(Saved entries)

[Start of section]

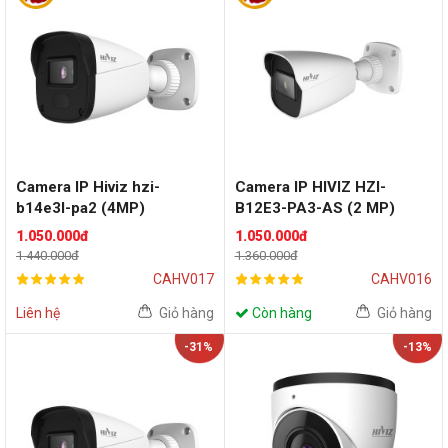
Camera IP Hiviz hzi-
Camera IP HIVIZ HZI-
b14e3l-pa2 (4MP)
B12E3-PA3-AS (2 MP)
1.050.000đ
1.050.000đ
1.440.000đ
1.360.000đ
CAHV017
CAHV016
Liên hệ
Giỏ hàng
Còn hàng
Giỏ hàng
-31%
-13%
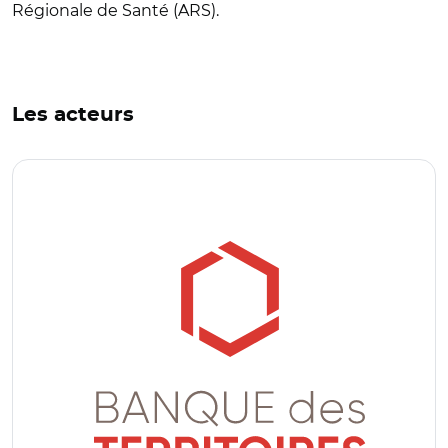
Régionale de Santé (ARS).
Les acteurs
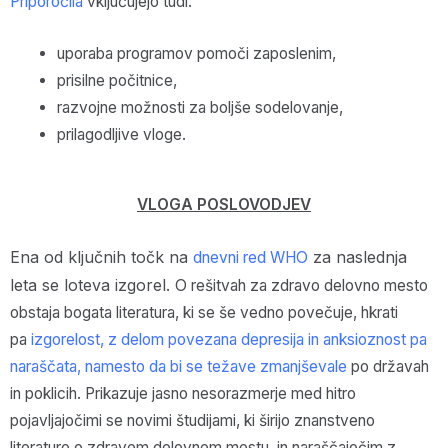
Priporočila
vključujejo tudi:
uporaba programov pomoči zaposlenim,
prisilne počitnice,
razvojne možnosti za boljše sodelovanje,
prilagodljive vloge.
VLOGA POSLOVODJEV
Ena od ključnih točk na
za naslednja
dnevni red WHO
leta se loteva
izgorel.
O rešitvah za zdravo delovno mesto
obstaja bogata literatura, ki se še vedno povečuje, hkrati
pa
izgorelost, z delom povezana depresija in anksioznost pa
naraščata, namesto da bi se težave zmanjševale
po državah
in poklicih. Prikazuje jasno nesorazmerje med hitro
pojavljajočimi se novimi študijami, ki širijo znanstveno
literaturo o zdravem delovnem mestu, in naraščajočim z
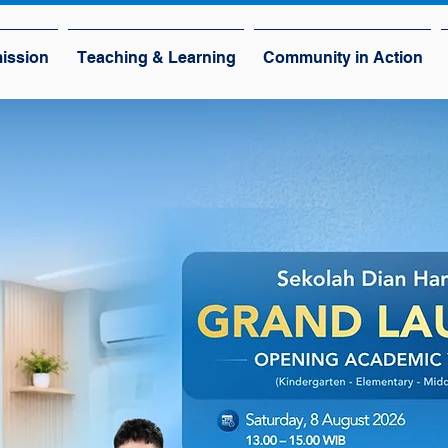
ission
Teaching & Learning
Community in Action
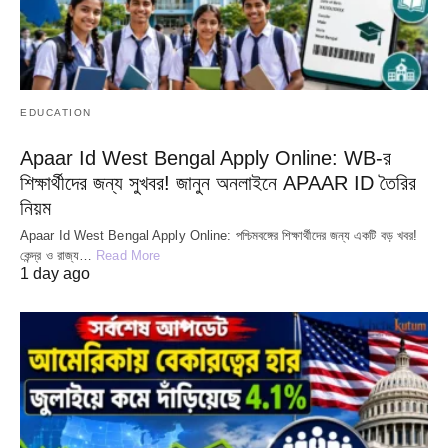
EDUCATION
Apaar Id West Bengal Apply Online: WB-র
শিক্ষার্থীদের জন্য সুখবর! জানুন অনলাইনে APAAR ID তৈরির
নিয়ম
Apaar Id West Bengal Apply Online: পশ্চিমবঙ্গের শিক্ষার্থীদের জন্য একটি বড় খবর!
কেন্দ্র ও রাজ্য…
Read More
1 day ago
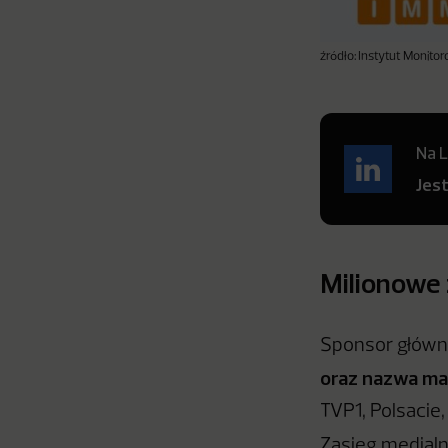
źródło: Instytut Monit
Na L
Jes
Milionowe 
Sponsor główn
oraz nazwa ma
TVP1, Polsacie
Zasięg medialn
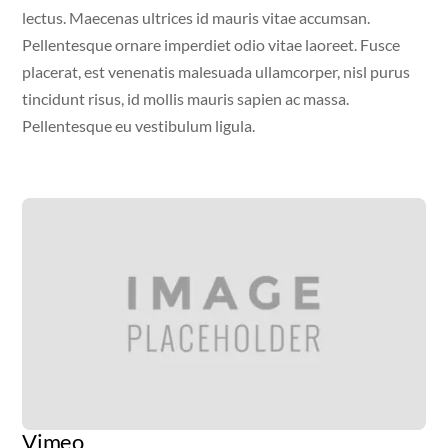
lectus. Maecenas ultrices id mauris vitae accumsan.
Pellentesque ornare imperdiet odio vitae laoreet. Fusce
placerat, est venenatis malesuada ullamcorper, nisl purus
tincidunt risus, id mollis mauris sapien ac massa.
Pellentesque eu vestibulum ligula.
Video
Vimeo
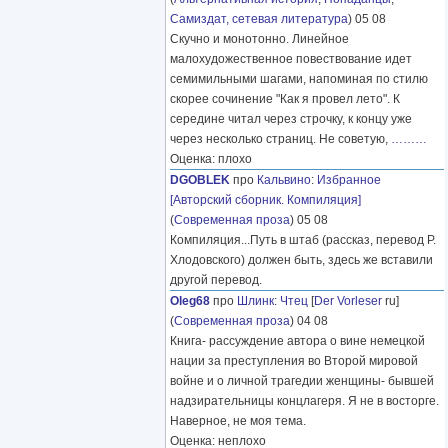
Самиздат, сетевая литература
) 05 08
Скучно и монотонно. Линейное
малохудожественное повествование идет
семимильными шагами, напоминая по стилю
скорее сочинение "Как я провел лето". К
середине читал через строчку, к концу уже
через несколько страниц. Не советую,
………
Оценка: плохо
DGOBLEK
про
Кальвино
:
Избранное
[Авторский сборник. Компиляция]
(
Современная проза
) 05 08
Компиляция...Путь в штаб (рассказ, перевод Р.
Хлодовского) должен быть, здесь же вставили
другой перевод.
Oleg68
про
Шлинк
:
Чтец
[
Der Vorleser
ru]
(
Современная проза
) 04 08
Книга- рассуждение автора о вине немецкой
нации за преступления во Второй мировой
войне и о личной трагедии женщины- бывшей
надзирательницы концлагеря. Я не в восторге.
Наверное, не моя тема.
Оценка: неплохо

[End of section]

Find every line in the records above that contains the word "mauris", and copy each one.

ANSWER FOR THE TASK:
lectus. Maecenas ultrices id mauris vitae accumsan.
tincidunt risus, id mollis mauris sapien ac massa.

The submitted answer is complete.